Geologists took a new look at a sequence of old rocks in southwest Greenland and discovered the earliest example yet of plate tectonics. Until March, when the findings were published in Science, researchers thought that continents began to solidify on Earth around 2.5 billion years ago. The new discovery shows that the process started much sooner, closer to when the planet formed.

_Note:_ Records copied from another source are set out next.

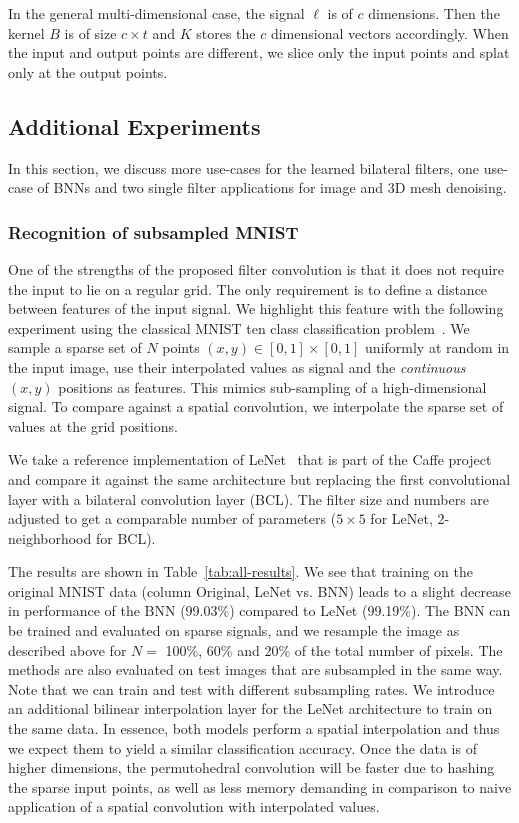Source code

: In the general multi-dimensional case, the signal $\ell$ is of $c$ dimensions. Then
the kernel $B$ is of size $c \times t$ and $K$ stores the $c$ dimensional vectors
accordingly. When the input and output points are different, we slice only the
input points and splat only at the output points.


\subsection{Additional Experiments}
\label{sec:addexps}
In this section, we discuss more use-cases for the learned bilateral filters, one
use-case of BNNs and two single filter applications for image and 3D mesh denoising.

\subsubsection{Recognition of subsampled MNIST}\label{sec:app_mnist}

One of the strengths of the proposed filter convolution is that it does not
require the input to lie on a regular grid. The only requirement is to define a distance
between features of the input signal.
We highlight this feature with the following experiment using the
classical MNIST ten class classification problem~\cite{lecun1998mnist}. We sample a
sparse set of $N$ points $(x,y)\in [0,1]\times [0,1]$
uniformly at random in the input image, use their interpolated values
as signal and the \emph{continuous} $(x,y)$ positions as features. This mimics
sub-sampling of a high-dimensional signal. To compare against a spatial convolution,
we interpolate the sparse set of values at the grid positions.

We take a reference implementation of LeNet~\cite{lecun1998gradient} that
is part of the Caffe project~\cite{jia2014caffe} and compare it
against the same architecture but replacing the first convolutional
layer with a bilateral convolution layer (BCL). The filter size
and numbers are adjusted to get a comparable number of parameters
($5\times 5$ for LeNet, $2$-neighborhood for BCL).

The results are shown in Table~\ref{tab:all-results}. We see that training
on the original MNIST data (column Original, LeNet vs. BNN) leads to a slight
decrease in performance of the BNN (99.03\%) compared to LeNet
(99.19\%). The BNN can be trained and evaluated on sparse
signals, and we resample the image as described above for $N=$ 100\%, 60\% and
20\% of the total number of pixels. The methods are also evaluated
on test images that are subsampled in the same way. Note that we can
train and test with different subsampling rates. We introduce an additional
bilinear interpolation layer for the LeNet architecture to train on the same
data. In essence, both models perform a spatial interpolation and thus we
expect them to yield a similar classification accuracy. Once the data is of
higher dimensions, the permutohedral convolution will be faster due to hashing
the sparse input points, as well as less memory demanding in comparison to
naive application of a spatial convolution with interpolated values.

Earth scientists have been crawling over the intensely baked and contorted rocks of the 3.8-billion-year-old Isua Supracrustal Belt for decades. But when Harald Furnes, a geologist at the University of Bergen in Norway, and his colleagues walked over the Greenland outcrops, bells went off. They saw sheeted dikes—thinly banded rocks composed almost entirely of a shiny, green-black mineral called amphibole. Previously, researchers had found nearby pillow lavas, bulbous lava flows that form under water. The combination of the two rock types, along with other geologic clues, could mean only one thing: They were standing on an ancient piece of the ocean floor.
Furnes says the significance of the find hit them immediately: It meant that the ocean floor was forming, and plate tectonics was active, nearly 1.3 billion years earlier than previously thought. It’s rare for such ocean rocks to survive so long, and finding them isn’t easy. “It depends on the experience of the observer and if you keep your eyes open when you do field work,” says Furnes.